Give back each entry exactly as written, apart from the pictures.

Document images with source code

● ● ● ● ●

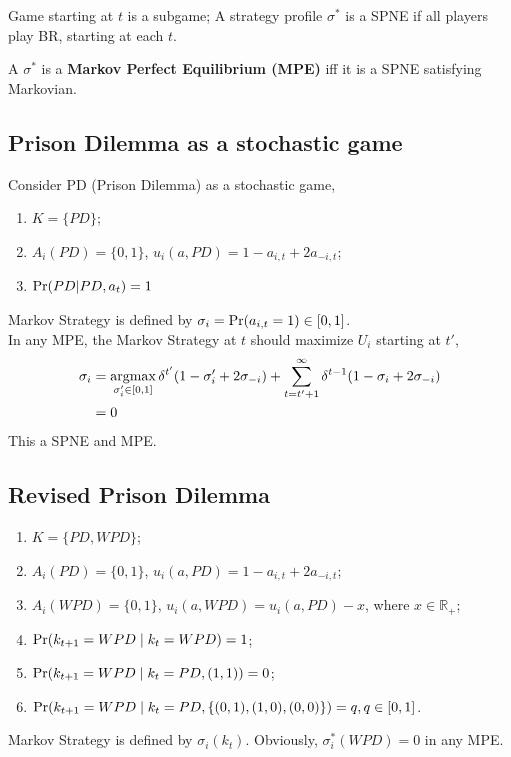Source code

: \documentclass[11pt]{elegantbook}
\newcommand{\argmax}{\operatornamewithlimits{argmax}}
\begin{document}
Game starting at $t$ is a subgame; A strategy profile $\sigma^*$ is a SPNE if all players play BR, starting at each $t$.

\begin{definition}
    \normalfont
    A $\sigma^*$ is a \textbf{Markov Perfect Equilibrium (MPE)} iff it is a SPNE satisfying Markovian.
\end{definition}

\subsection{Prison Dilemma as a stochastic game}
Consider PD (Prison Dilemma) as a stochastic game,
\begin{enumerate}
    \item $K=\{PD\}$;
    \item $A_i(PD)=\{0,1\}$, $u_i(a,PD)=1-a_{i,t}+2 a_{-i,t}$;
    \item $\textnormal{Pr}(PD|PD,a_t)=1$
\end{enumerate}
Markov Strategy is defined by $\sigma_i=\textnormal{Pr}(a_{i,t}=1)\in[0,1]$.\\
In any MPE, the Markov Strategy at $t$ should maximize $U_i$ starting at $t'$,
\begin{equation}
    \begin{aligned}
        \sigma_i&=\argmax_{\sigma'_i\in[0,1]}\delta^{t'}(1-\sigma'_i+2\sigma_{-i})+\sum_{t=t'+1}^\infty \delta^{t-1}(1-\sigma_i+2\sigma_{-i})\\
        &=0
    \end{aligned}
    \nonumber
\end{equation}
This a SPNE and MPE.

\subsection{Revised Prison Dilemma}
\begin{enumerate}
    \item $K=\{PD,WPD\}$;
    \item $A_i(PD)=\{0,1\}$, $u_i(a,PD)=1-a_{i,t}+2 a_{-i,t}$;
    \item $A_i(WPD)=\{0,1\}$, $u_i(a,WPD)=u_i(a,PD)-x$, where $x\in \mathbb{R}_+$;
    \item $\textnormal{Pr}(k_{t+1}=WPD\mid k_t=WPD)=1$;
    \item $\textnormal{Pr}(k_{t+1}=WPD\mid k_t=PD, (1,1))=0$;
    \item $\textnormal{Pr}(k_{t+1}=WPD\mid k_t=PD, \{(0,1),(1,0),(0,0)\})=q, q\in [0,1]$.
\end{enumerate}
Markov Strategy is defined by $\sigma_i(k_t)$. Obviously, $\sigma^*_i(WPD)=0$ in any MPE.
\end{document}

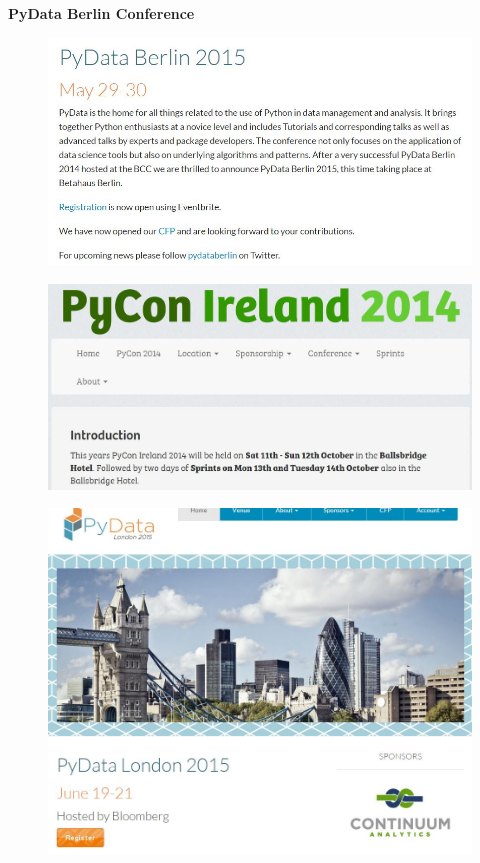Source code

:\documentclass[MASTER.tex]{subfiles}
\begin{document}
	\begin{frame}
			\textbf{PyData Berlin Conference}
		\begin{figure}

\centering
\includegraphics[width=1.10\linewidth]{pydataberlinsiteinfo}

\end{figure}
\end{frame}
\begin{frame}
	
\begin{figure}
\centering
\includegraphics[width=1.1\linewidth]{pyconsiteinfo}

\end{figure}
\end{frame}
\begin{frame}
\begin{figure}
\centering
\includegraphics[width=1.1\linewidth]{pydatalondon}
\end{figure}
\end{frame}
\end{document}
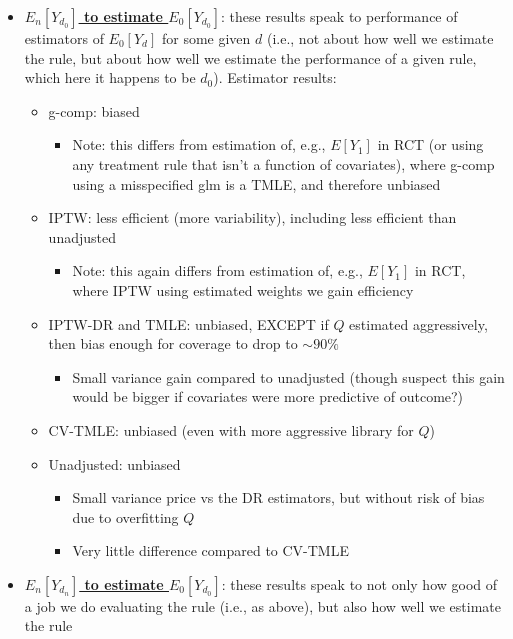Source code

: \documentclass[11pt]{article}\usepackage[]{graphicx}\usepackage[]{color}
\begin{document}
\begin{itemize}
    \item \underline{\textbf{$E_n[Y_{d_0}]$ to estimate $E_0[Y_{d_0}]$}}: these results speak to performance of estimators of $E_0[Y_{d}]$ for some given $d$ (i.e., not about how well we estimate the rule, but about how well we estimate the performance of a given rule, which here it happens to be $d_0$). Estimator results:
    \begin{itemize}
        \item g-comp: biased
        \begin{itemize}
            \item Note: this differs from estimation of, e.g., $E[Y_1]$ in RCT (or using any treatment rule that isn't a function of covariates), where g-comp using a misspecified glm is a TMLE, and therefore unbiased
        \end{itemize}
        \item IPTW: less efficient (more variability), including less efficient than unadjusted
        \begin{itemize}
            \item Note: this again differs from estimation of, e.g., $E[Y_1]$ in RCT, where IPTW using estimated weights we gain efficiency
        \end{itemize}
        \item IPTW-DR and TMLE: unbiased, EXCEPT if $Q$ estimated aggressively, then bias enough for coverage to drop to $\sim 90\%$
        \begin{itemize}
            \item Small variance gain compared to unadjusted (though suspect this gain would be bigger if covariates were more predictive of outcome?)
        \end{itemize}
\item CV-TMLE: unbiased (even with more aggressive library for $Q$)
\item Unadjusted: unbiased
\begin{itemize}
    \item Small variance price vs the DR estimators, but without risk of bias due to overfitting $Q$
    \item Very little difference compared to CV-TMLE
\end{itemize}
    \end{itemize}
    \item \underline{\textbf{$E_n[Y_{d_n}]$ to estimate $E_0[Y_{d_0}]$}}: these results speak to not only how good of a job we do evaluating the rule (i.e., as above), but also how well we estimate the rule

\end{itemize}
\end{document}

● ● ● ● ●

### RESULT OF THE EXERCISE
Source code

: \documentclass[11pt]{elegantbook}
\newcommand{\argmax}{\operatornamewithlimits{argmax}}
\begin{document}
Game starting at $t$ is a subgame; A strategy profile $\sigma^*$ is a SPNE if all players play BR, starting at each $t$.

\begin{definition}
    \normalfont
    A $\sigma^*$ is a \textbf{Markov Perfect Equilibrium (MPE)} iff it is a SPNE satisfying Markovian.
\end{definition}

\subsection{Prison Dilemma as a stochastic game}
Consider PD (Prison Dilemma) as a stochastic game,
\begin{enumerate}
    \item $K=\{PD\}$;
    \item $A_i(PD)=\{0,1\}$, $u_i(a,PD)=1-a_{i,t}+2 a_{-i,t}$;
    \item $\textnormal{Pr}(PD|PD,a_t)=1$
\end{enumerate}
Markov Strategy is defined by $\sigma_i=\textnormal{Pr}(a_{i,t}=1)\in[0,1]$.\\
In any MPE, the Markov Strategy at $t$ should maximize $U_i$ starting at $t'$,
\begin{equation}
    \begin{aligned}
        \sigma_i&=\argmax_{\sigma'_i\in[0,1]}\delta^{t'}(1-\sigma'_i+2\sigma_{-i})+\sum_{t=t'+1}^\infty \delta^{t-1}(1-\sigma_i+2\sigma_{-i})\\
        &=0
    \end{aligned}
    \nonumber
\end{equation}
This a SPNE and MPE.

\subsection{Revised Prison Dilemma}
\begin{enumerate}
    \item $K=\{PD,WPD\}$;
    \item $A_i(PD)=\{0,1\}$, $u_i(a,PD)=1-a_{i,t}+2 a_{-i,t}$;
    \item $A_i(WPD)=\{0,1\}$, $u_i(a,WPD)=u_i(a,PD)-x$, where $x\in \mathbb{R}_+$;
    \item $\textnormal{Pr}(k_{t+1}=WPD\mid k_t=WPD)=1$;
    \item $\textnormal{Pr}(k_{t+1}=WPD\mid k_t=PD, (1,1))=0$;
    \item $\textnormal{Pr}(k_{t+1}=WPD\mid k_t=PD, \{(0,1),(1,0),(0,0)\})=q, q\in [0,1]$.
\end{enumerate}
Markov Strategy is defined by $\sigma_i(k_t)$. Obviously, $\sigma^*_i(WPD)=0$ in any MPE.
\end{document}

Source code

:\documentclass[MASTER.tex]{subfiles}
\begin{document}
	\begin{frame}
			\textbf{PyData Berlin Conference}
		\begin{figure}

\centering
\includegraphics[width=1.10\linewidth]{pydataberlinsiteinfo}

\end{figure}
\end{frame}
\begin{frame}
	
\begin{figure}
\centering
\includegraphics[width=1.1\linewidth]{pyconsiteinfo}

\end{figure}
\end{frame}
\begin{frame}
\begin{figure}
\centering
\includegraphics[width=1.1\linewidth]{pydatalondon}
\end{figure}
\end{frame}
\end{document}
Source code

: \documentclass[11pt]{article}\usepackage[]{graphicx}\usepackage[]{color}
\begin{document}
\begin{itemize}
    \item \underline{\textbf{$E_n[Y_{d_0}]$ to estimate $E_0[Y_{d_0}]$}}: these results speak to performance of estimators of $E_0[Y_{d}]$ for some given $d$ (i.e., not about how well we estimate the rule, but about how well we estimate the performance of a given rule, which here it happens to be $d_0$). Estimator results:
    \begin{itemize}
        \item g-comp: biased
        \begin{itemize}
            \item Note: this differs from estimation of, e.g., $E[Y_1]$ in RCT (or using any treatment rule that isn't a function of covariates), where g-comp using a misspecified glm is a TMLE, and therefore unbiased
        \end{itemize}
        \item IPTW: less efficient (more variability), including less efficient than unadjusted
        \begin{itemize}
            \item Note: this again differs from estimation of, e.g., $E[Y_1]$ in RCT, where IPTW using estimated weights we gain efficiency
        \end{itemize}
        \item IPTW-DR and TMLE: unbiased, EXCEPT if $Q$ estimated aggressively, then bias enough for coverage to drop to $\sim 90\%$
        \begin{itemize}
            \item Small variance gain compared to unadjusted (though suspect this gain would be bigger if covariates were more predictive of outcome?)
        \end{itemize}
\item CV-TMLE: unbiased (even with more aggressive library for $Q$)
\item Unadjusted: unbiased
\begin{itemize}
    \item Small variance price vs the DR estimators, but without risk of bias due to overfitting $Q$
    \item Very little difference compared to CV-TMLE
\end{itemize}
    \end{itemize}
    \item \underline{\textbf{$E_n[Y_{d_n}]$ to estimate $E_0[Y_{d_0}]$}}: these results speak to not only how good of a job we do evaluating the rule (i.e., as above), but also how well we estimate the rule

\end{itemize}
\end{document}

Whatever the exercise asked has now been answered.